Calcium channel blockers may also have an additive effect when given with TENORMIN .
Beta blockers may exacerbate the rebound hypertension which can follow the withdrawal of clonidine. If the two
drugs are coadministered, the beta blocker should be withdrawn several days before the gradual withdrawal of
clonidine. If replacing clonidine by beta-blocker therapy, the introduction of beta blockers should be delayed for
several days after clonidine administration has stopped.
Concomitant use of prostaglandin synthase inhibiting drugs, eg, indomethacin, may decrease the hypotensive effects
of beta blockers.
Information on concurrent usage of atenolol and aspirin is limited.

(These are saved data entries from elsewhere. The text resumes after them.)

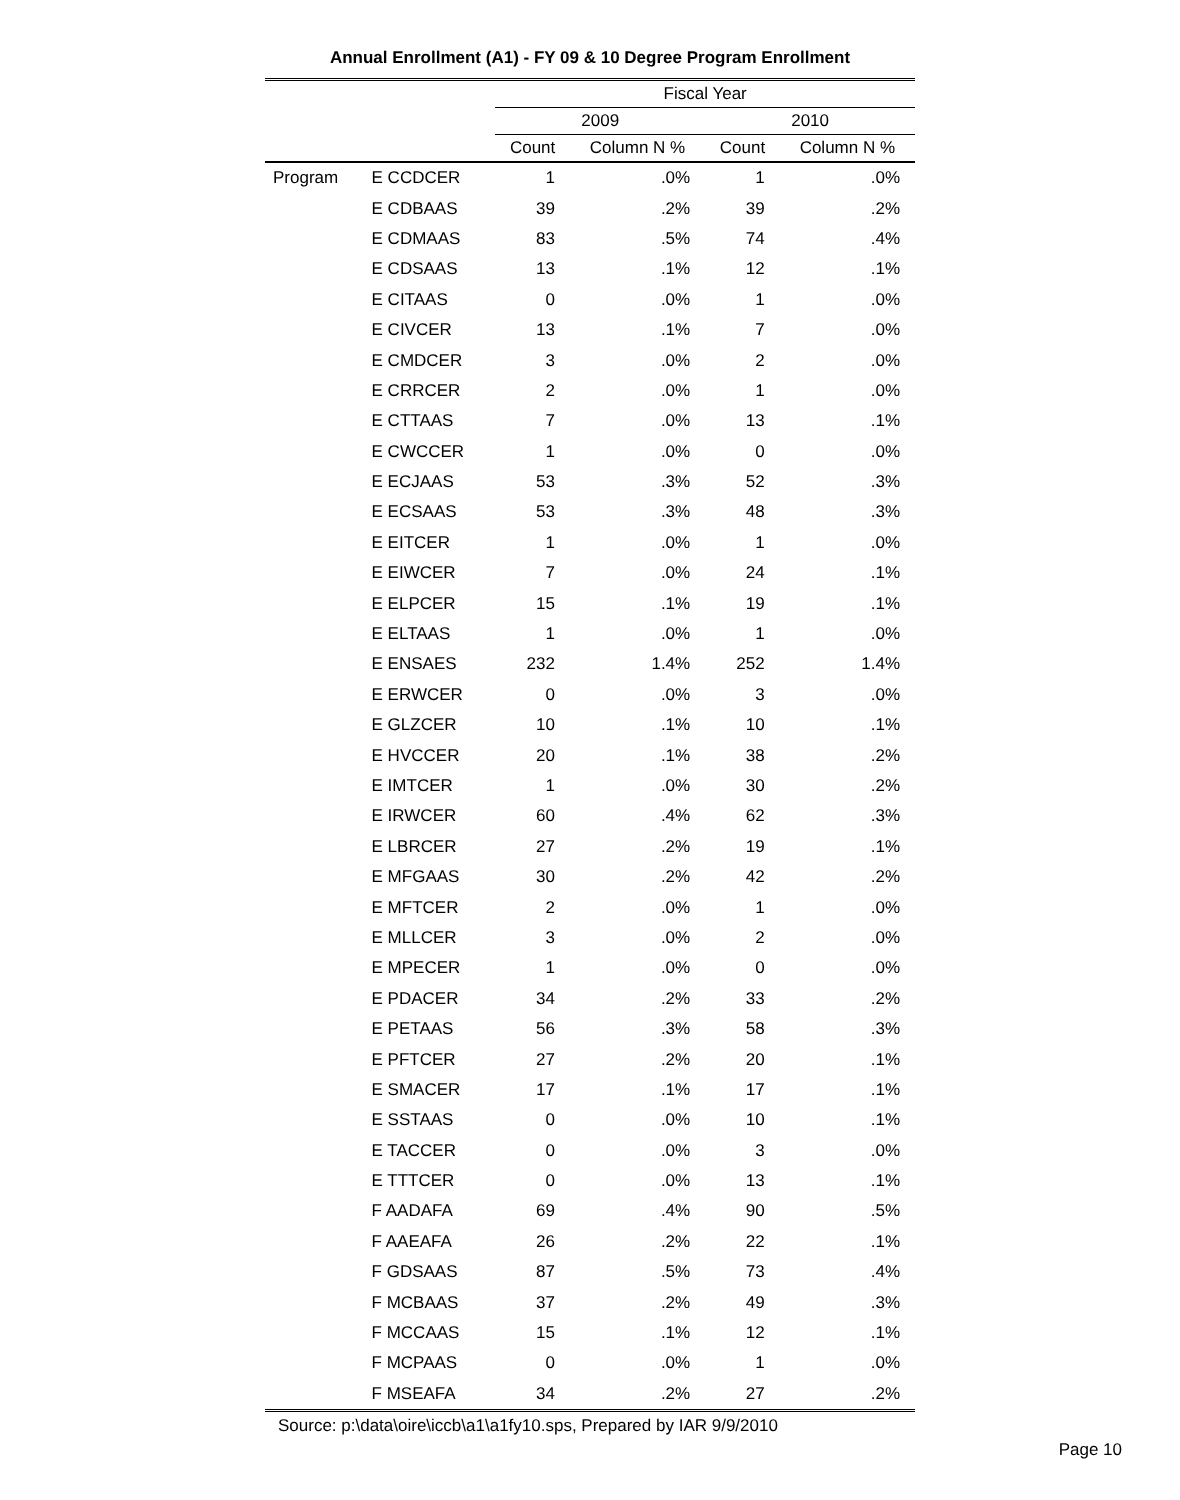Annual Enrollment (A1) - FY 09 & 10 Degree Program Enrollment
| | | Fiscal Year | | | |
| --- | --- | --- | --- | --- | --- |
| | | 2009 | | 2010 | |
| | | Count | Column N % | Count | Column N % |
| Program | E CCDCER | 1 | .0% | 1 | .0% |
| | E CDBAAS | 39 | .2% | 39 | .2% |
| | E CDMAAS | 83 | .5% | 74 | .4% |
| | E CDSAAS | 13 | .1% | 12 | .1% |
| | E CITAAS | 0 | .0% | 1 | .0% |
| | E CIVCER | 13 | .1% | 7 | .0% |
| | E CMDCER | 3 | .0% | 2 | .0% |
| | E CRRCER | 2 | .0% | 1 | .0% |
| | E CTTAAS | 7 | .0% | 13 | .1% |
| | E CWCCER | 1 | .0% | 0 | .0% |
| | E ECJAAS | 53 | .3% | 52 | .3% |
| | E ECSAAS | 53 | .3% | 48 | .3% |
| | E EITCER | 1 | .0% | 1 | .0% |
| | E EIWCER | 7 | .0% | 24 | .1% |
| | E ELPCER | 15 | .1% | 19 | .1% |
| | E ELTAAS | 1 | .0% | 1 | .0% |
| | E ENSAES | 232 | 1.4% | 252 | 1.4% |
| | E ERWCER | 0 | .0% | 3 | .0% |
| | E GLZCER | 10 | .1% | 10 | .1% |
| | E HVCCER | 20 | .1% | 38 | .2% |
| | E IMTCER | 1 | .0% | 30 | .2% |
| | E IRWCER | 60 | .4% | 62 | .3% |
| | E LBRCER | 27 | .2% | 19 | .1% |
| | E MFGAAS | 30 | .2% | 42 | .2% |
| | E MFTCER | 2 | .0% | 1 | .0% |
| | E MLLCER | 3 | .0% | 2 | .0% |
| | E MPECER | 1 | .0% | 0 | .0% |
| | E PDACER | 34 | .2% | 33 | .2% |
| | E PETAAS | 56 | .3% | 58 | .3% |
| | E PFTCER | 27 | .2% | 20 | .1% |
| | E SMACER | 17 | .1% | 17 | .1% |
| | E SSTAAS | 0 | .0% | 10 | .1% |
| | E TACCER | 0 | .0% | 3 | .0% |
| | E TTTCER | 0 | .0% | 13 | .1% |
| | F AADAFA | 69 | .4% | 90 | .5% |
| | F AAEAFA | 26 | .2% | 22 | .1% |
| | F GDSAAS | 87 | .5% | 73 | .4% |
| | F MCBAAS | 37 | .2% | 49 | .3% |
| | F MCCAAS | 15 | .1% | 12 | .1% |
| | F MCPAAS | 0 | .0% | 1 | .0% |
| | F MSEAFA | 34 | .2% | 27 | .2% |
Source: p:\data\oire\iccb\a1\a1fy10.sps, Prepared by IAR 9/9/2010
Page 10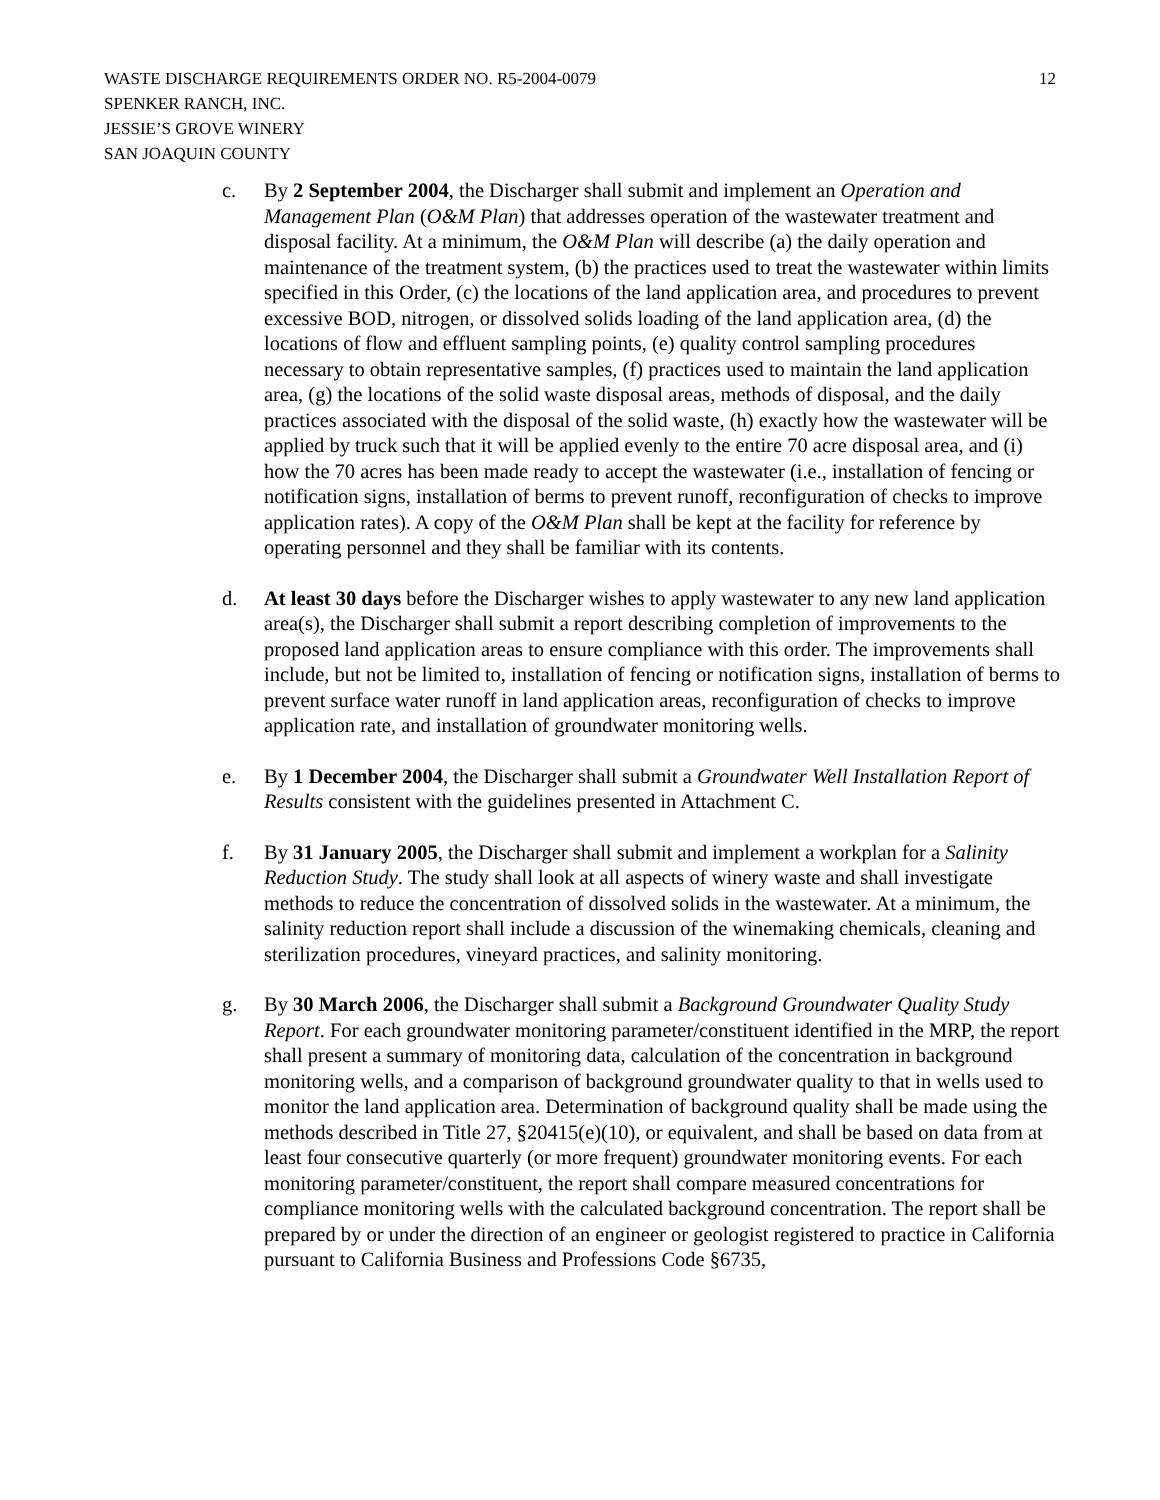12 WASTE DISCHARGE REQUIREMENTS ORDER NO. R5-2004-0079
SPENKER RANCH, INC.
JESSIE’S GROVE WINERY
SAN JOAQUIN COUNTY
c. By 2 September 2004, the Discharger shall submit and implement an Operation and Management Plan (O&M Plan) that addresses operation of the wastewater treatment and disposal facility. At a minimum, the O&M Plan will describe (a) the daily operation and maintenance of the treatment system, (b) the practices used to treat the wastewater within limits specified in this Order, (c) the locations of the land application area, and procedures to prevent excessive BOD, nitrogen, or dissolved solids loading of the land application area, (d) the locations of flow and effluent sampling points, (e) quality control sampling procedures necessary to obtain representative samples, (f) practices used to maintain the land application area, (g) the locations of the solid waste disposal areas, methods of disposal, and the daily practices associated with the disposal of the solid waste, (h) exactly how the wastewater will be applied by truck such that it will be applied evenly to the entire 70 acre disposal area, and (i) how the 70 acres has been made ready to accept the wastewater (i.e., installation of fencing or notification signs, installation of berms to prevent runoff, reconfiguration of checks to improve application rates). A copy of the O&M Plan shall be kept at the facility for reference by operating personnel and they shall be familiar with its contents.
d. At least 30 days before the Discharger wishes to apply wastewater to any new land application area(s), the Discharger shall submit a report describing completion of improvements to the proposed land application areas to ensure compliance with this order. The improvements shall include, but not be limited to, installation of fencing or notification signs, installation of berms to prevent surface water runoff in land application areas, reconfiguration of checks to improve application rate, and installation of groundwater monitoring wells.
e. By 1 December 2004, the Discharger shall submit a Groundwater Well Installation Report of Results consistent with the guidelines presented in Attachment C.
f. By 31 January 2005, the Discharger shall submit and implement a workplan for a Salinity Reduction Study. The study shall look at all aspects of winery waste and shall investigate methods to reduce the concentration of dissolved solids in the wastewater. At a minimum, the salinity reduction report shall include a discussion of the winemaking chemicals, cleaning and sterilization procedures, vineyard practices, and salinity monitoring.
g. By 30 March 2006, the Discharger shall submit a Background Groundwater Quality Study Report. For each groundwater monitoring parameter/constituent identified in the MRP, the report shall present a summary of monitoring data, calculation of the concentration in background monitoring wells, and a comparison of background groundwater quality to that in wells used to monitor the land application area. Determination of background quality shall be made using the methods described in Title 27, §20415(e)(10), or equivalent, and shall be based on data from at least four consecutive quarterly (or more frequent) groundwater monitoring events. For each monitoring parameter/constituent, the report shall compare measured concentrations for compliance monitoring wells with the calculated background concentration. The report shall be prepared by or under the direction of an engineer or geologist registered to practice in California pursuant to California Business and Professions Code §6735,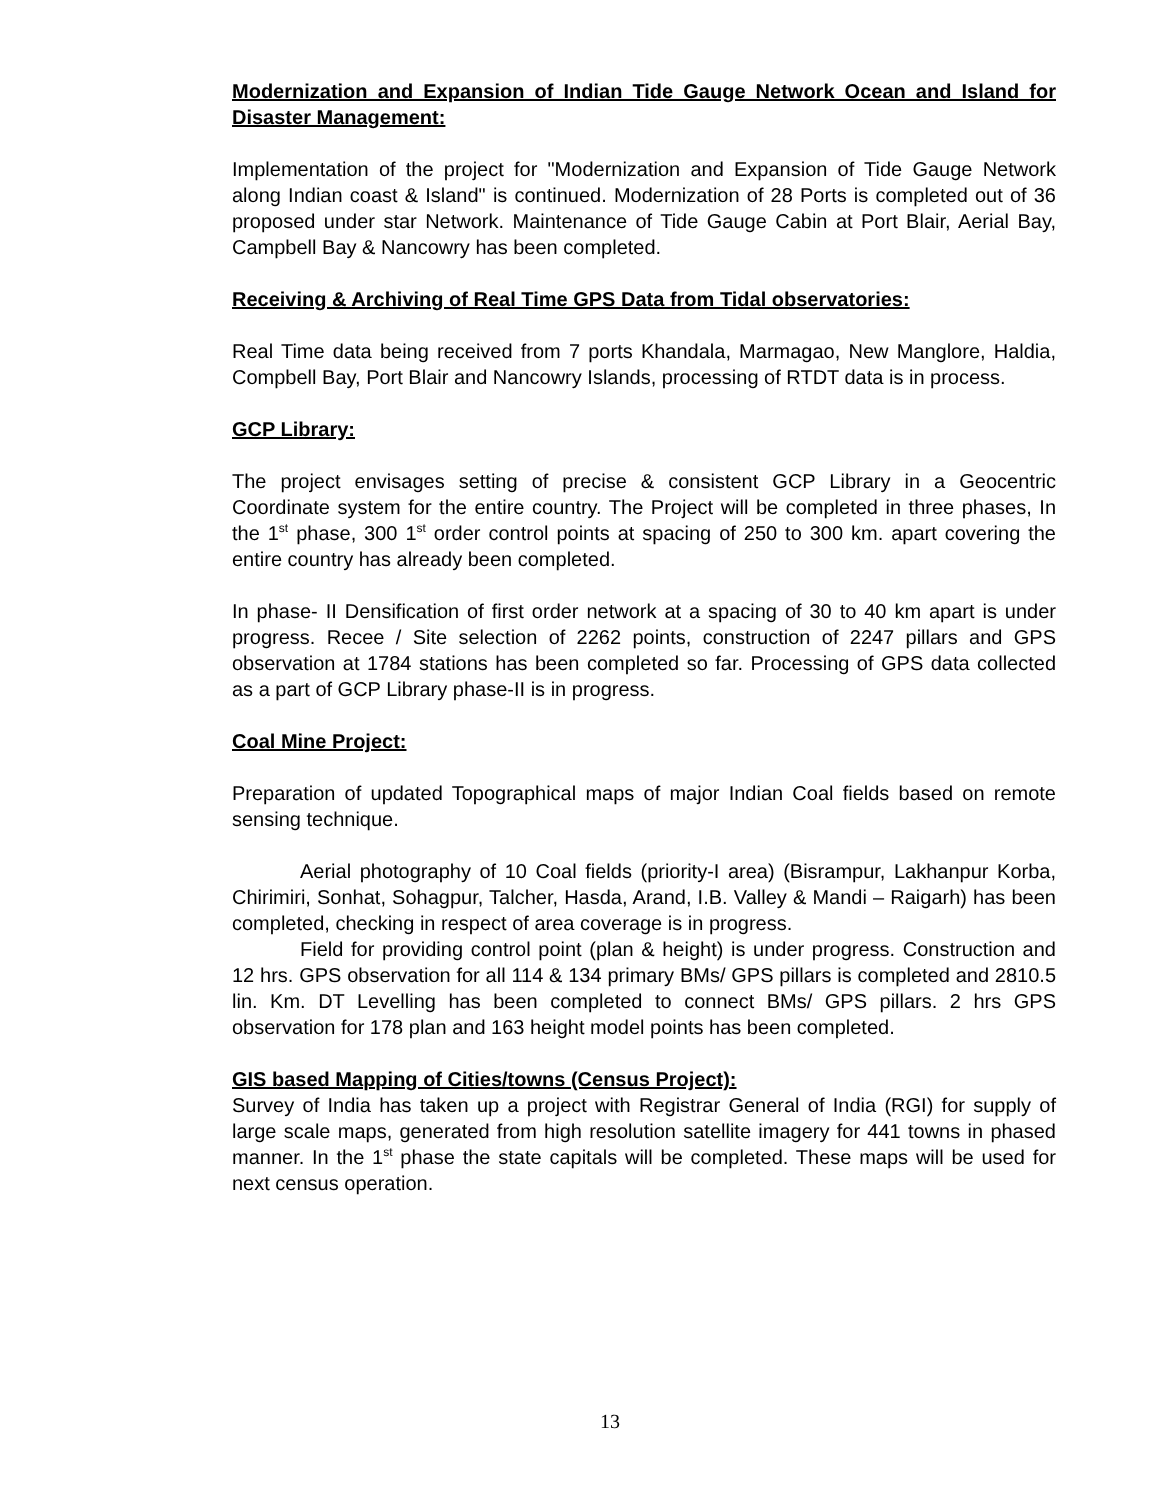Modernization and Expansion of Indian Tide Gauge Network Ocean and Island for Disaster Management:
Implementation of the project for "Modernization and Expansion of Tide Gauge Network along Indian coast & Island" is continued. Modernization of 28 Ports is completed out of 36 proposed under star Network. Maintenance of Tide Gauge Cabin at Port Blair, Aerial Bay, Campbell Bay & Nancowry has been completed.
Receiving & Archiving of Real Time GPS Data from Tidal observatories:
Real Time data being received from 7 ports Khandala, Marmagao, New Manglore, Haldia, Compbell Bay, Port Blair and Nancowry Islands, processing of RTDT data is in process.
GCP Library:
The project envisages setting of precise & consistent GCP Library in a Geocentric Coordinate system for the entire country. The Project will be completed in three phases, In the 1<sup>st</sup> phase, 300 1<sup>st</sup> order control points at spacing of 250 to 300 km. apart covering the entire country has already been completed.
In phase- II Densification of first order network at a spacing of 30 to 40 km apart is under progress. Recee / Site selection of 2262 points, construction of 2247 pillars and GPS observation at 1784 stations has been completed so far. Processing of GPS data collected as a part of GCP Library phase-II is in progress.
Coal Mine Project:
Preparation of updated Topographical maps of major Indian Coal fields based on remote sensing technique.
Aerial photography of 10 Coal fields (priority-I area) (Bisrampur, Lakhanpur Korba, Chirimiri, Sonhat, Sohagpur, Talcher, Hasda, Arand, I.B. Valley & Mandi – Raigarh) has been completed, checking in respect of area coverage is in progress.
Field for providing control point (plan & height) is under progress. Construction and 12 hrs. GPS observation for all 114 & 134 primary BMs/ GPS pillars is completed and 2810.5 lin. Km. DT Levelling has been completed to connect BMs/ GPS pillars. 2 hrs GPS observation for 178 plan and 163 height model points has been completed.
GIS based Mapping of Cities/towns (Census Project):
Survey of India has taken up a project with Registrar General of India (RGI) for supply of large scale maps, generated from high resolution satellite imagery for 441 towns in phased manner. In the 1<sup>st</sup> phase the state capitals will be completed. These maps will be used for next census operation.
13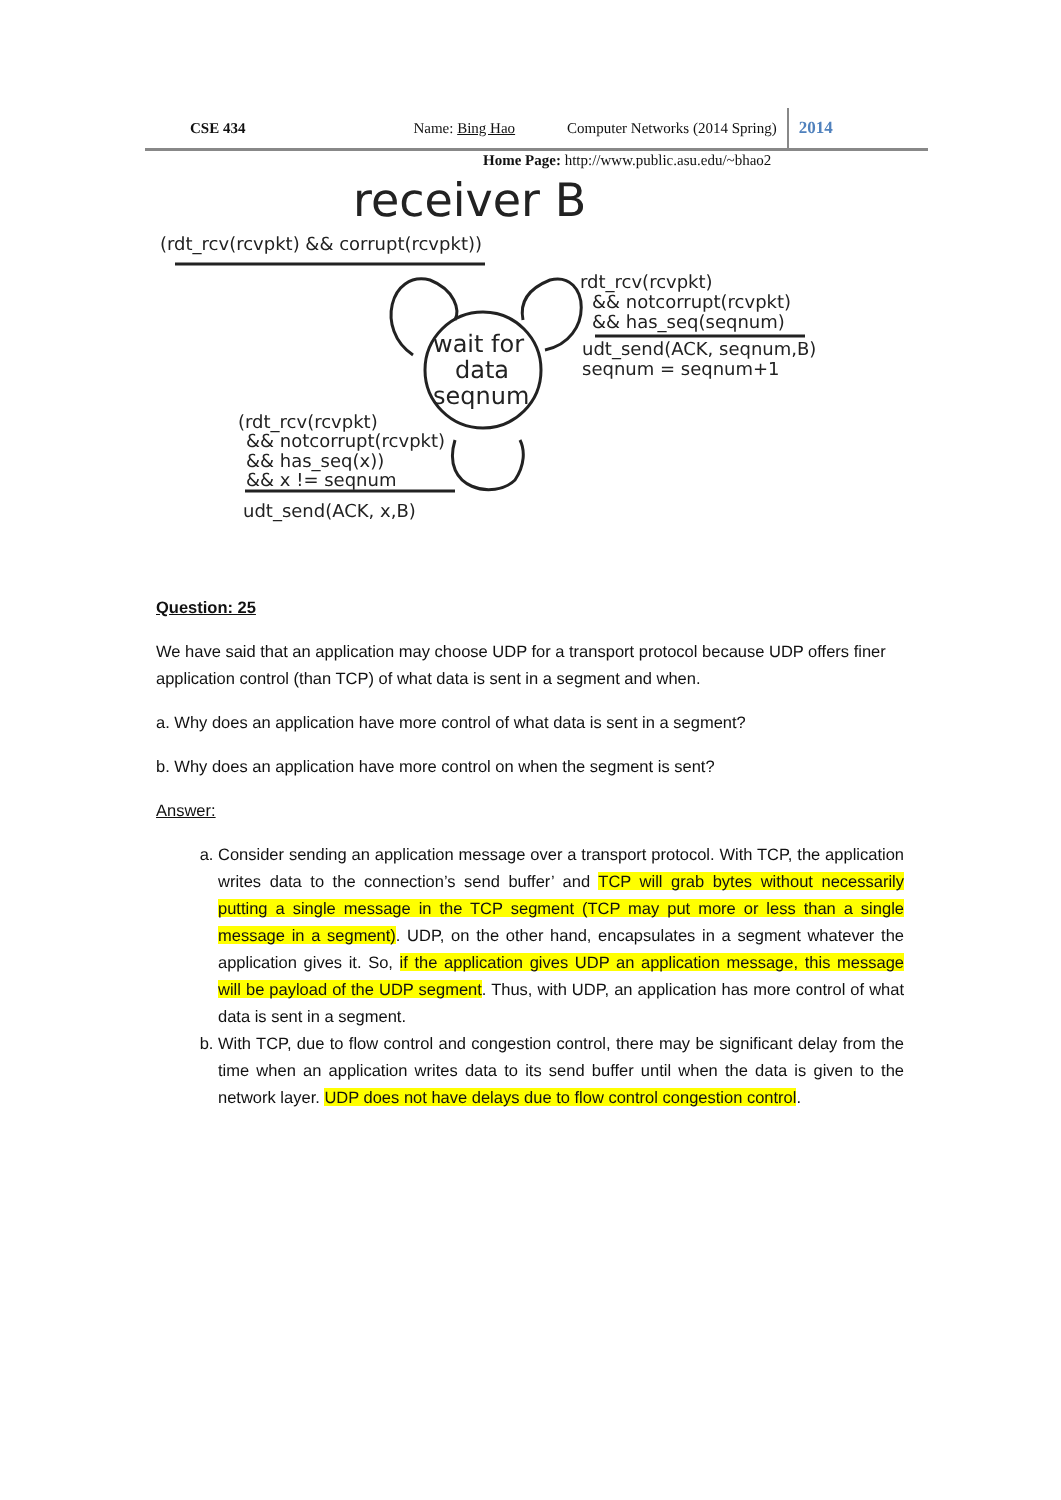CSE 434 Name: Bing Hao Computer Networks (2014 Spring) 2014
Home Page: http://www.public.asu.edu/~bhao2
receiver B
(rdt_rcv(rcvpkt) && corrupt(rcvpkt))
wait for
data
seqnum
rdt_rcv(rcvpkt)
&& notcorrupt(rcvpkt)
&& has_seq(seqnum)
udt_send(ACK, seqnum,B)
seqnum = seqnum+1
(rdt_rcv(rcvpkt)
&& notcorrupt(rcvpkt)
&& has_seq(x))
&& x != seqnum
udt_send(ACK, x,B)
Question: 25
We have said that an application may choose UDP for a transport protocol because UDP offers finer application control (than TCP) of what data is sent in a segment and when.
a. Why does an application have more control of what data is sent in a segment?
b. Why does an application have more control on when the segment is sent?
Answer:
a. Consider sending an application message over a transport protocol. With TCP, the application writes data to the connection’s send buffer’ and TCP will grab bytes without necessarily putting a single message in the TCP segment (TCP may put more or less than a single message in a segment). UDP, on the other hand, encapsulates in a segment whatever the application gives it. So, if the application gives UDP an application message, this message will be payload of the UDP segment. Thus, with UDP, an application has more control of what data is sent in a segment.
b. With TCP, due to flow control and congestion control, there may be significant delay from the time when an application writes data to its send buffer until when the data is given to the network layer. UDP does not have delays due to flow control congestion control.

Data from several studies, ie, TIMI-II,
ISIS-2, currently do not suggest any clinical interaction between aspirin and beta blockers in the acute myocardial
infarction setting.
While taking beta blockers, patients with a history of anaphylactic reaction to a variety of allergens may have a
more severe reaction on repeated challenge, either accidental, diagnostic or therapeutic. Such patients may be
unresponsive to the usual doses of epinephrine used to treat the allergic reaction.